Downtown residents alone can’t support Target, Best Buy or the rumoredl hordes of potential successors to Nordstrom’s vacancy.

City leaders and more importantly the aloof, arrogant executives at Simon need to get their heads out of their whatevers and return to the strategy that made Circle Centre successful. Create reasons to shop downtown for metro and regional shoppers. Not create a mall for visitors and the small downtown residential crowd only.

The latter is a prescription for downtown and Indianapolis disaster!

What I’m hearing

in the streets

New data released by the 2010 Census continues to show an extremely complex and complicated Indianapolis/Marion County.

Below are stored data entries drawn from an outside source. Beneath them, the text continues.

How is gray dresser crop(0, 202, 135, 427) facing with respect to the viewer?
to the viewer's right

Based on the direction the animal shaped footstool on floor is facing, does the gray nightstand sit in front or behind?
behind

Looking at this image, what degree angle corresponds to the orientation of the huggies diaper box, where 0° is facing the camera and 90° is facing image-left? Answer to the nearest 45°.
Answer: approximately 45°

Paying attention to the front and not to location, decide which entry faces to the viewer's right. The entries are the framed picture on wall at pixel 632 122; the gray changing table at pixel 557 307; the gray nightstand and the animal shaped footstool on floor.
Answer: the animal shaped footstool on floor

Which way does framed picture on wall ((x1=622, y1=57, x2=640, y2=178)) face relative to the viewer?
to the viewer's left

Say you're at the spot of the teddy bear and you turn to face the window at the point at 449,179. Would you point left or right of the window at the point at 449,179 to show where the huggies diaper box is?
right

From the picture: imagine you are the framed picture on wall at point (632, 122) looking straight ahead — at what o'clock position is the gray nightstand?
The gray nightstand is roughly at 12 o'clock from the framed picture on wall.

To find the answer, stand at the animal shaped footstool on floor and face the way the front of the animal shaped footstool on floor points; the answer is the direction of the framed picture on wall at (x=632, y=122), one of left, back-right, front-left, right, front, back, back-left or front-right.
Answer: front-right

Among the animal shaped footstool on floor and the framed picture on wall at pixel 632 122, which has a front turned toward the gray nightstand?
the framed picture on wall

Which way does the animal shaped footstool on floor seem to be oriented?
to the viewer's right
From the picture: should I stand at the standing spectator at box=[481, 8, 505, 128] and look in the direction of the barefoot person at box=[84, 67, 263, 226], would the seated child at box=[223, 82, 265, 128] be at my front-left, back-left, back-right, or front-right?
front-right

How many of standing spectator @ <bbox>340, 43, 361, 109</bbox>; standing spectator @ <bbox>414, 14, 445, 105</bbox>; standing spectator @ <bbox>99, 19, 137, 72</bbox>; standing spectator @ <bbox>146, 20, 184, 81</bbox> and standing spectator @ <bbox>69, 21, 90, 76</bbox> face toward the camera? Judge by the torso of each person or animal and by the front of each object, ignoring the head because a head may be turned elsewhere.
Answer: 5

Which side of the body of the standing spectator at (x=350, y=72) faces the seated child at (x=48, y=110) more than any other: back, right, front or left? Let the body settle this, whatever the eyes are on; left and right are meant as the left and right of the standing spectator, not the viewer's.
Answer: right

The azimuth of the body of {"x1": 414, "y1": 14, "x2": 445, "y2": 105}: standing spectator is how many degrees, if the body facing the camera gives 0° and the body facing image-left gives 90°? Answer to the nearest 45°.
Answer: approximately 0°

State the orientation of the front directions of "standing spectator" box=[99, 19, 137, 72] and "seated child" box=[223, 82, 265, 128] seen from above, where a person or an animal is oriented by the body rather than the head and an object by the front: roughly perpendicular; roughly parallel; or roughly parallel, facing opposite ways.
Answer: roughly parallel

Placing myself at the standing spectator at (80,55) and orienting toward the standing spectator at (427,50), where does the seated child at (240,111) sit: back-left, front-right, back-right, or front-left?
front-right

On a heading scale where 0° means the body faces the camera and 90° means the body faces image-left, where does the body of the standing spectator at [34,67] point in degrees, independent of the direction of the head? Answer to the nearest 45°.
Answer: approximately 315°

Drastic change has occurred in the composition of Indianapolis’ households. Nationally, married couple families are now a minority of American households, just 48.4 percent. Statewide, just 49.6 percent of Hoosier households are married ones. But slightly more than a third of Indianapolis/Marion County’s 366,166 households, 36.9 percent are married households; the lowest percentage of Indiana’s 92 counties.

Of the state’s 92 counties, Indianapolis/Marion County has the second highest percentage of single female-headed households, right behind Lake County. Indy also has the state’s third highest percentage of non-family households (40.4 percent) and of households living alone (32 percent).

Homeownership also declined in Indianapolis during the century’s first decade. The number of households owning their homes dropped 1,976 or 0.9 percent.

Homeowners declined in Center (-20.1 percent), Warren (-3.7 percent), Washington (-4.4 percent) and Wayne (-10.8 percent) townships.

In weeks, the Census will release detailed data on our African-American that will answer questions about the depth of change Indianapolis is undergoing.